📐 Setting the Foundation
Creating a unified design language and component library for Haystack’s growing platform
Overview
When I joined Haystack, the team was in stealth with just five employees. I led the creation of our first design system—defining the structure, language, and core components that enabled the product to scale. I began by setting design foundations and shipped the initial toolkit in May 2021. As the product evolved, I continued to expand and refine the system to support new features and visual consistency.
role
Product Designer
timeline
Apr 2021 - Jul 2023
Challenge
The growing design debt was slowing down velocity and creating inconsistency across the product. There were no shared standards.
Key gaps I identified:
1. Inconsistent Design Language
Lack of shared visual and interaction standards like spacing, typography, and tone, led to a fragmented user experience across the product.
2. Fragmented Component Ecosystem
Components varied widely across projects, resulting in duplicated effort and an unpredictable experience for both designers and engineers.
3. Inefficient Creation Workflows
Without reusable foundations or guidance, building net-new components was time-consuming and slowed overall velocity.
What I heard
Feedback from teammates revealed misalignment and repeated confusion:
"Which style do we use here?"
"I noticed this component is different throughout our app."
“What are the customer-facing colors?"
This lack of clarity showed the need for shared foundations and decision-making frameworks.
Thought starter
To set a direction, I defined three design principles that could flex with product and brand needs:

Modern & Elegant
A space for content and culture to shine beyond boundaries. Inherently efficient, resourceful, invisible

Balance
Using juxtaposition for curated content and celebrated connections. Embrace constraints within a frame while empowering culture

Scalable
Centralized in one location.
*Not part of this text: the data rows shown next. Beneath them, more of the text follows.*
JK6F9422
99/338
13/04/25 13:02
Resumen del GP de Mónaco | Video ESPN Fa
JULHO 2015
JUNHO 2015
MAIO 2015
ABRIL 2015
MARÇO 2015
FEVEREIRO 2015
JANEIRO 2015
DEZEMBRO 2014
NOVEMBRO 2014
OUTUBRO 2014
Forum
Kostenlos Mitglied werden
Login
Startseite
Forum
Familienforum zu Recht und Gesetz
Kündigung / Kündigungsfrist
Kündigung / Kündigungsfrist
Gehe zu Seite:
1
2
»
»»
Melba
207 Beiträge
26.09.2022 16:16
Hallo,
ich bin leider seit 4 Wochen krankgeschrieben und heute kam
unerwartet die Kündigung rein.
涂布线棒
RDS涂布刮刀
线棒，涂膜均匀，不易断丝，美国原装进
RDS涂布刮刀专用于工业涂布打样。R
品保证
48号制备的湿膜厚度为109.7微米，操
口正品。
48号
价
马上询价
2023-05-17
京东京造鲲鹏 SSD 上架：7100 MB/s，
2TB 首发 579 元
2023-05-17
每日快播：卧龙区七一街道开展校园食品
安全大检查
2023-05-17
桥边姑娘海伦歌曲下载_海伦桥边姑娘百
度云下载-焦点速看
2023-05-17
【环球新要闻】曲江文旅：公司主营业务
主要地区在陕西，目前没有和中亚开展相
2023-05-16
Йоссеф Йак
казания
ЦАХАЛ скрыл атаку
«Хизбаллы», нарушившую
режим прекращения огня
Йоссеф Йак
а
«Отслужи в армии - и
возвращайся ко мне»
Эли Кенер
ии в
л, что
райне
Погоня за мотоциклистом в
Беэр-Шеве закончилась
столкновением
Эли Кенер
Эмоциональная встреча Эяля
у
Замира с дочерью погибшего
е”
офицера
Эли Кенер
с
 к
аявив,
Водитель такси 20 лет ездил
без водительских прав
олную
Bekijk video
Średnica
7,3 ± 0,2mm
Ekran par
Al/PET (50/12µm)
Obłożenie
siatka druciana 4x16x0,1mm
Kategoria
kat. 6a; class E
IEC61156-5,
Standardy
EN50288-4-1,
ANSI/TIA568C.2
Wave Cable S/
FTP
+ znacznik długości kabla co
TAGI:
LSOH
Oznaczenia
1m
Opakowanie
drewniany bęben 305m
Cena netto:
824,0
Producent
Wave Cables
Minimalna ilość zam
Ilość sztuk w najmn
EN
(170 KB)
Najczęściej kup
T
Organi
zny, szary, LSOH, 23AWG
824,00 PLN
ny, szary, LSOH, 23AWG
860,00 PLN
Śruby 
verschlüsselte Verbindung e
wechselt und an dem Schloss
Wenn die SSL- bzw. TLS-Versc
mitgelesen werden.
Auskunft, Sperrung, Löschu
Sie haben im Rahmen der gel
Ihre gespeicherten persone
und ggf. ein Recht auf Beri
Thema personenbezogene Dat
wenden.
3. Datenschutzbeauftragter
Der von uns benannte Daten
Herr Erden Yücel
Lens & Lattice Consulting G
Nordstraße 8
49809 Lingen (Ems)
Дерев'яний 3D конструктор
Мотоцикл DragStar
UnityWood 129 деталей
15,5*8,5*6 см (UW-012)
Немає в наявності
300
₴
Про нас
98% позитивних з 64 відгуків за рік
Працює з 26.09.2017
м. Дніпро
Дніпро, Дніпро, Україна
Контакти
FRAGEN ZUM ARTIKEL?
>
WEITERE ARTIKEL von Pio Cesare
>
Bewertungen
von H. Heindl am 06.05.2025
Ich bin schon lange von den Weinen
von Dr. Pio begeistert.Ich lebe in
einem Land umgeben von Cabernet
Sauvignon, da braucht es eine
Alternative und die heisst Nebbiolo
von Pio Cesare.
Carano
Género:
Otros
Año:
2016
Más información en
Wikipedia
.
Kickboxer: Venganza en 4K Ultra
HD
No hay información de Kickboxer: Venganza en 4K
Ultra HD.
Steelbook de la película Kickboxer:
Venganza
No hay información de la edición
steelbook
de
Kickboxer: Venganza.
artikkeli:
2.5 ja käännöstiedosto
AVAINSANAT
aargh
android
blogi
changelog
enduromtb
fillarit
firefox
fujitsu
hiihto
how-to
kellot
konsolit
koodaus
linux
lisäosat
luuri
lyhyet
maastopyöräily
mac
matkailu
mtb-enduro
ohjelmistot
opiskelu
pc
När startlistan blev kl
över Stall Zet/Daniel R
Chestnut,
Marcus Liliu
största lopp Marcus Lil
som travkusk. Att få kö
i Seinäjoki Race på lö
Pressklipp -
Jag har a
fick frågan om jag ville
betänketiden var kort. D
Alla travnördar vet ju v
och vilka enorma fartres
Adaptable and accommodating globally in product, people, and places
Likes and dislikes
To guide visual direction, I gathered team feedback and clarified what to lean into—and what to avoid:

Likes
Playful but clean UI
Purposeful, systematized design
Personality through lightness and ease

Dislikes
Heavy skeuomorphism
Overly saturated color schemes
Generic "startup-y" visual tropes
Design system
The system included color, type, iconography, and interaction specs, designed to be flexible yet opinionated. It improved design/development velocity, ensured cohesion across teams, and made it easier to onboard new contributors.